Data under study:
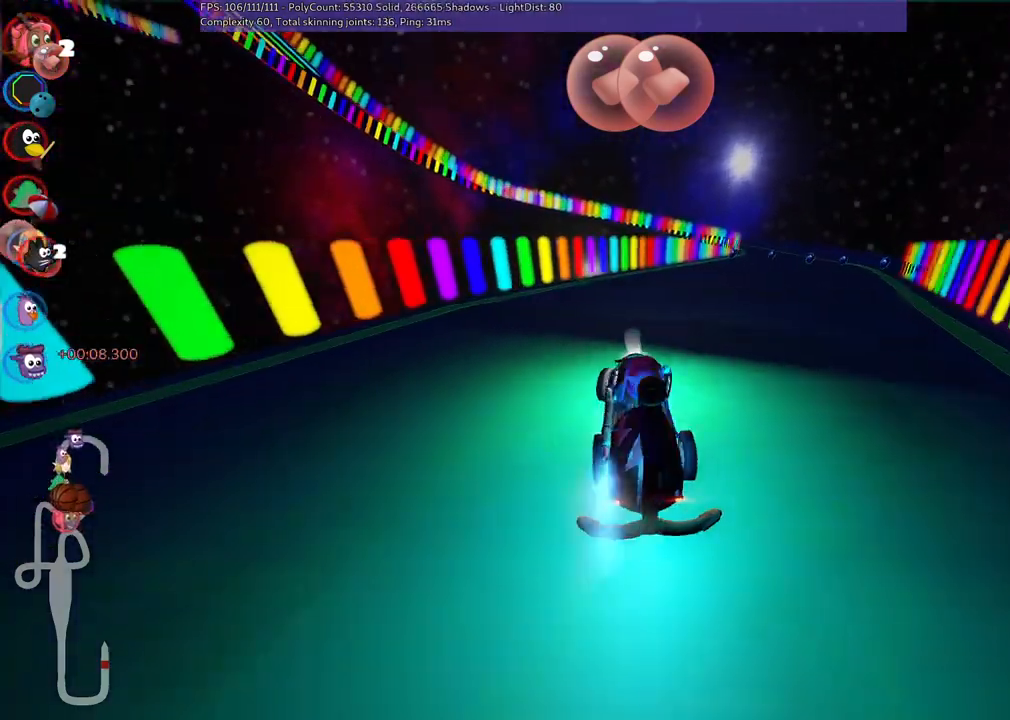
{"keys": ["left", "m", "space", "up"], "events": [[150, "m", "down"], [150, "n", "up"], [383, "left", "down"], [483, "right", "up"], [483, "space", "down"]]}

==

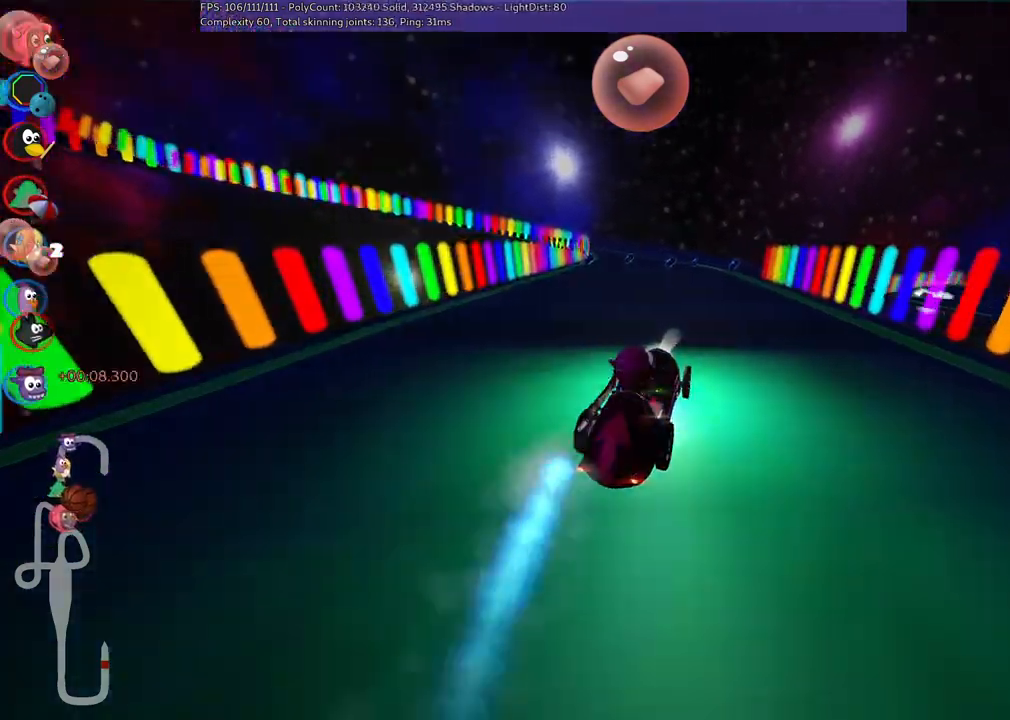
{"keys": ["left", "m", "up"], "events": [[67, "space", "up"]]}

* * *

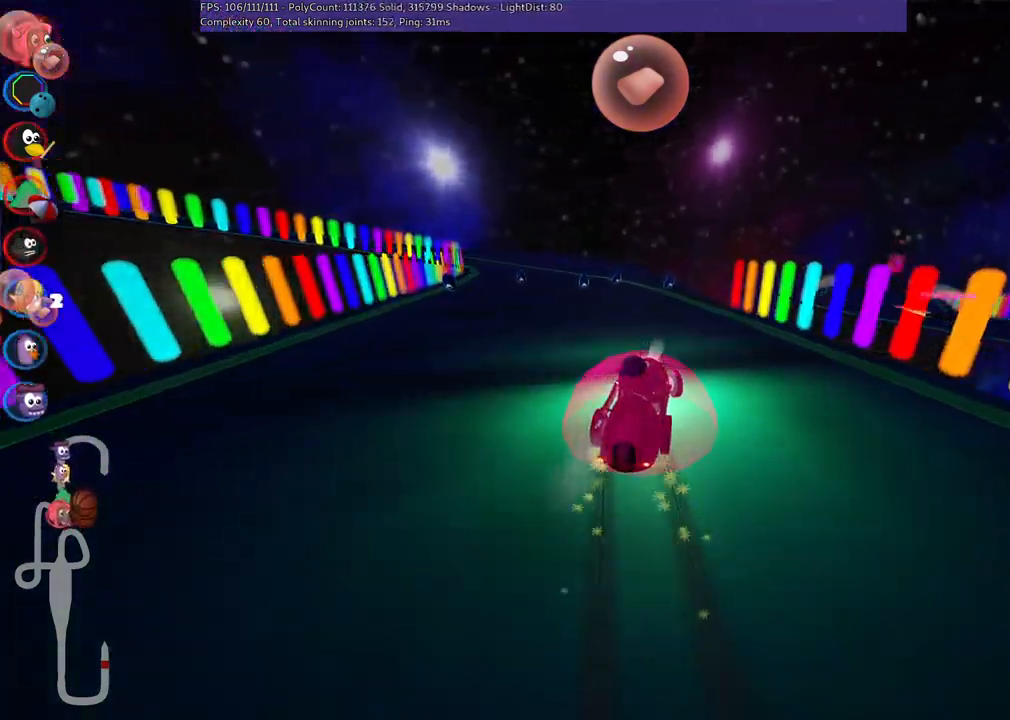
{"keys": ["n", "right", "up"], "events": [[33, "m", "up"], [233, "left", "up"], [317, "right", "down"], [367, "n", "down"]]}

Work order: Where a line contains the word "right", copy that line from the listing above.

Solved problem:
{"keys": ["left", "m", "space", "up"], "events": [[150, "m", "down"], [150, "n", "up"], [383, "left", "down"], [483, "right", "up"], [483, "space", "down"]]}
{"keys": ["n", "right", "up"], "events": [[33, "m", "up"], [233, "left", "up"], [317, "right", "down"], [367, "n", "down"]]}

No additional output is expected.